To be fair, when you’re in Boots, wearing a sanitary pad the size of a chaise longue and the umpteenth mum-of-teens looks longingly at your baby and tells you to ‘savour every second’ you don’t compute. Your brain’s still processing the physical and emotional shock of new-motherhood, learning what your baby’s various cries mean, and trying to find the baby room in every store. Savouring every second seems quite hard.
Joining the sisterhood
Today, I kick myself for ignoring this wistful sisterhood, of which I’m now a member – my daughter Molly is 16 and Tilly is 13. When I see new mums, I recall the sleepless nights and shitty nappies and still long for those halcyon days of soft skin, smelling faintly of milk and the weight of the solid, hiccupping and snoring bundles I carried everywhere in my arms.
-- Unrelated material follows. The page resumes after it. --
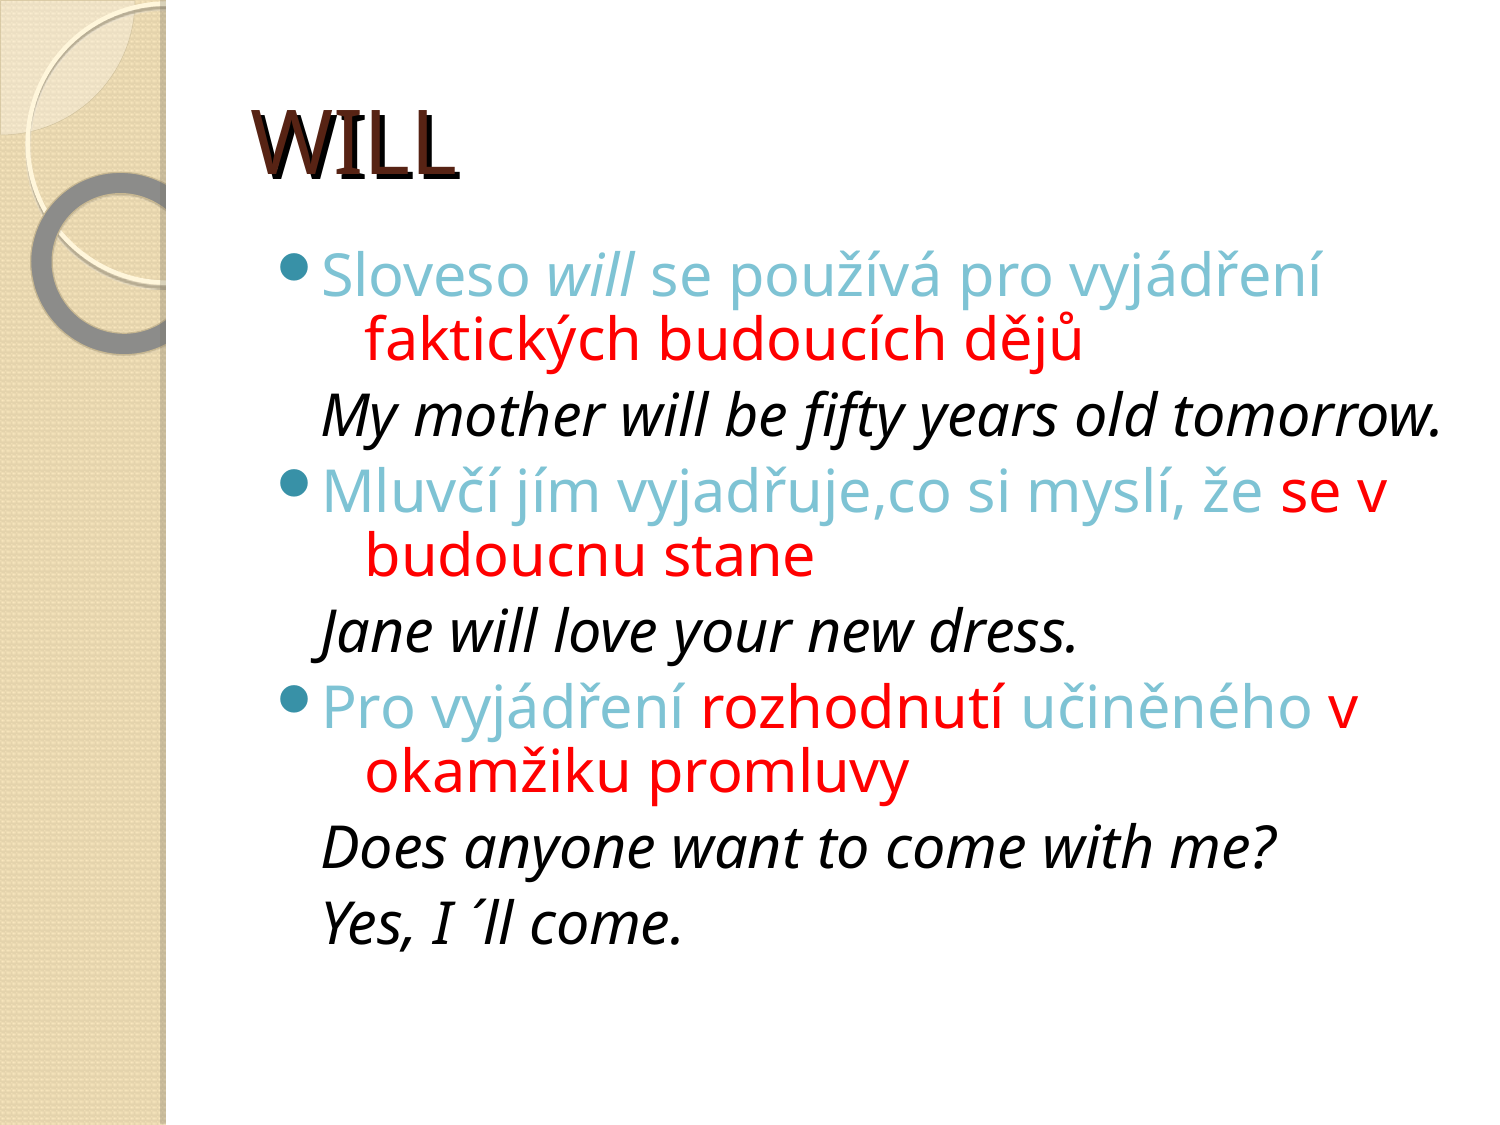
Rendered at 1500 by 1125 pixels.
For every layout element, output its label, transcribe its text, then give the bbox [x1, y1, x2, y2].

list Sloveso will se používá pro vyjádření faktických budoucích dějů My mother will be fifty years old tomorrow. Mluvčí jím vyjadřuje,co si myslí, že se v budoucnu stane Jane will love your new dress. Pro vyjádření rozhodnutí učiněného v okamžiku promluvy Does anyone want to come with me? Yes, I ´ll come. [235, 237, 1466, 1026]
title WILL [235, 45, 1466, 233]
Don’t get me wrong - I adore my grown-up ‘babies’. I worship the very carpets they tread make-up into. They’re kind, tolerant, funny and smart. But they’re also emotionally on a par with Vesuvius and can be monumentally selfish. The worst thing, though, is they don’t need me anymore. Aside from supplying food, eye-wateringly expensive trainers, lifts, laundry/cleaning services, I’ve generally become surplus to their requirements.
I’ve even been crying whilst choosing old photos of them for an upcoming Facebook birthday post. The one where my husband Steve is holding the girls’ little starfish hands, leading them through Disneyland dressed as Eeyore. The girls, not him. Or at a farm, clutching petrified guinea pigs, full of the joys of having no idea one day they’ll have spots and exams to sit. And of them asleep in our arms, safe and dreaming only of kittens.
The circle of life
I’m not alone in experiencing this post post-baby blues. My friends are the same. So are our partners. And the guy who came to fix our window, who also has a 15-year-old. We talk sadly of our increasingly unrequired status and we’re cross with ourselves for not cherishing the early years with our babies enough.
One says: ‘It sounds dramatic, but I’ve lost something I’ll never get back.’ Another: ‘I miss them just listening to me. And hugs.’
Shit. Do hugs end, too? I still get the odd one.
And from Window Guy: ‘It kills me when I see a photo of me and my daughter, smiling, just having a pizza or something. Now she’s embarrassed to be seen with me.’
But, we need to suck it up. It is, as Elton sings, The Circle of Life, and now I realise how my parents felt when I disappeared every chance I had, to be with my mates, my make-up or my secrets.
Were they still alive, I’d hug them and tell them: ‘I did need you.’
My advice for those experiencing the post post-baby blues? It’s normal to feel that sense of loss. The trick is to find things to fill that gap. Focus on the positives and embrace the new, exciting phases ahead. There’s the thrill of school exams coming to an end, the valedictory moments, emotional goodbyes on the last day of school and playing the grown-up in a beautiful prom dress.
And if these experiences don’t fill the void, or fall victim to the pandemic, well… I think it’s time I got a puppy.